Sembilan Belas🦊

275 40 15
                                    

💎Happy reading💎

Selagi Akira mengerjakan hukuman dari Barara, yakni menangkap hewan di hutan tanpa senjata apa-apa dan tidak boleh dibantu siapa-siapa, Torano asyik menikmati sinar Matahari dari atas pohon sekitar tempat Akira berburu. Anak itu menatap langit yang mulai menghitam karena banyaknya awan tebal di atas sana. Torano perkirakan, sebentar lagi akan turun hujan. Dan entah kenapa Torano diam-diam berharap Akira segera menemukan binatang buruannya. Padahal kalau dipikir-pikir mereka tak sedekat itu sampai Torano harus memikirkannya.
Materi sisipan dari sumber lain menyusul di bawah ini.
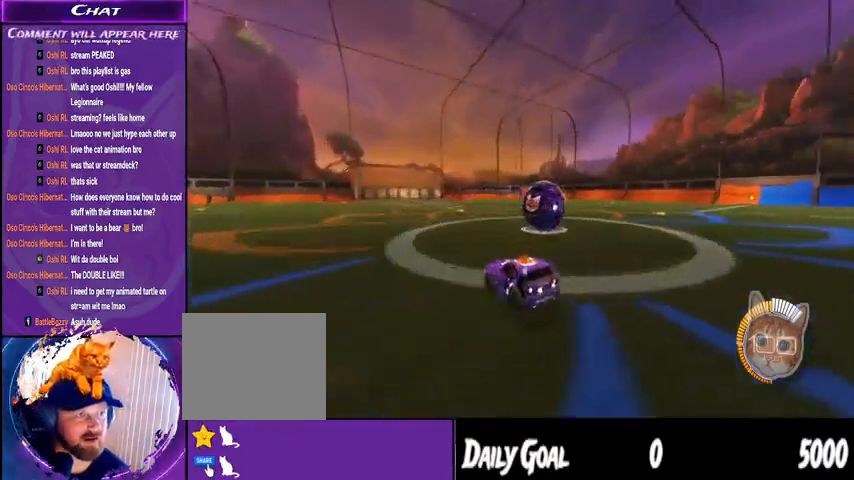
{"buttons": ["TRIANGLE", "R1", "R2"], "left_stick": "right", "right_stick": "center", "events": [[100, "L2", "up"], [267, "R2", "down"], [433, "R1", "down"], [467, "TRIANGLE", "down"]]}
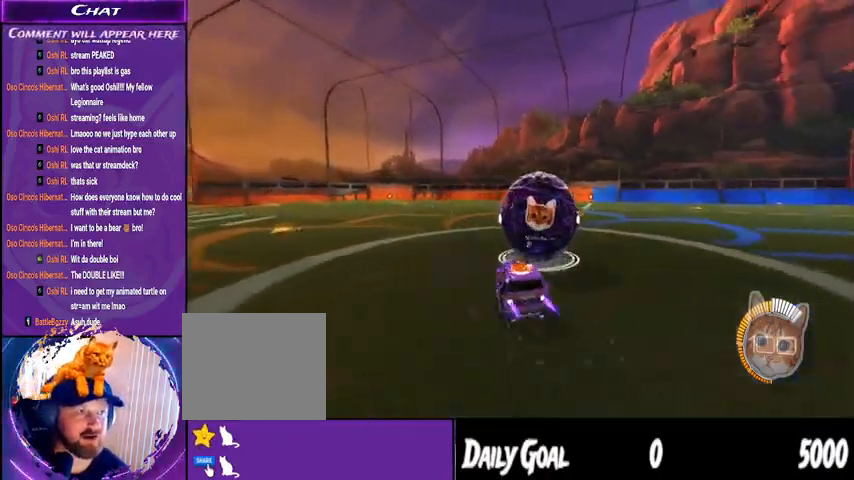
{"buttons": ["R2"], "left_stick": "center", "right_stick": "center", "events": [[67, "TRIANGLE", "up"], [167, "left_stick", "center"], [267, "left_stick", "left"], [433, "R1", "up"], [433, "left_stick", "center"]]}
Entah apa yang manusia macan itu pikirkan. Tanpa sadar anak itu memekik dan menutup wajah dengan telapak tangan. Tiba-tiba dada lelaki itu berdetak kencang. Seperti ada sesuatu yang ingin keluar dari sana, tapi ia tahan.

"Saudara itu ... apa? Kenapa Akira mau berkorban sampai sebegitunya untuk Fero?" gumamnya.

"Saudara ... teman ... untuk apa mereka ada? Bukannya sendirian jauh lebih menyenangkan?" tanyanya pada udara hampa di hadapan.

"Kak Torano yakin kalau sendirian itu menyenangkan?"

Suara itu terlalu tiba-tiba, kalau saja Torano tak memiliki refleks yang cukup baik, pasti sekarang anak itu sudah kesakitan karena terjatuh ke atas tanah. Untunglah saat suara itu menyela, Torano mendapat pegangan saat tubuhnya hampir melompat karena terkejut.

"Sialan! Kau mengagetkanku, Fero Sialan!" maki Torano dengan tatapan seperti ingin menelan Fero saja.

Entah sejak kapan bocah sembilan tahun itu berada di atas pohon yang sama dengan Torano. Tiba-tiba saja dia ada di sana dan mengagetkan Torano.

Fero menggaruk kepalanya. "Maaf, Kak Torano."

"Aku bukan kakakmu."

"Tapi kau lebih tua. Makanya aku memanggilmu kakak."

"Tapi aku bukan kakakmu."

"Tetap saja kau lebih tua."

"Terserah kau saja."

Torano memilih mengalah. Sepertinya berdebat dengan Fero mungkin tak akan ada ujungnya. Atau perdebatan akan berlangsung lama dan pada akhirnya Torano juga yang kalah. Untuk itu Torano lebih memilih mengalah saja. Berharap begitu Fero diam dan ia tak harus berbicara lebih banyak lagi. Akan tetapi, ternyata Fero tidak diam setelah Torano pikir ia sudah menyudahi.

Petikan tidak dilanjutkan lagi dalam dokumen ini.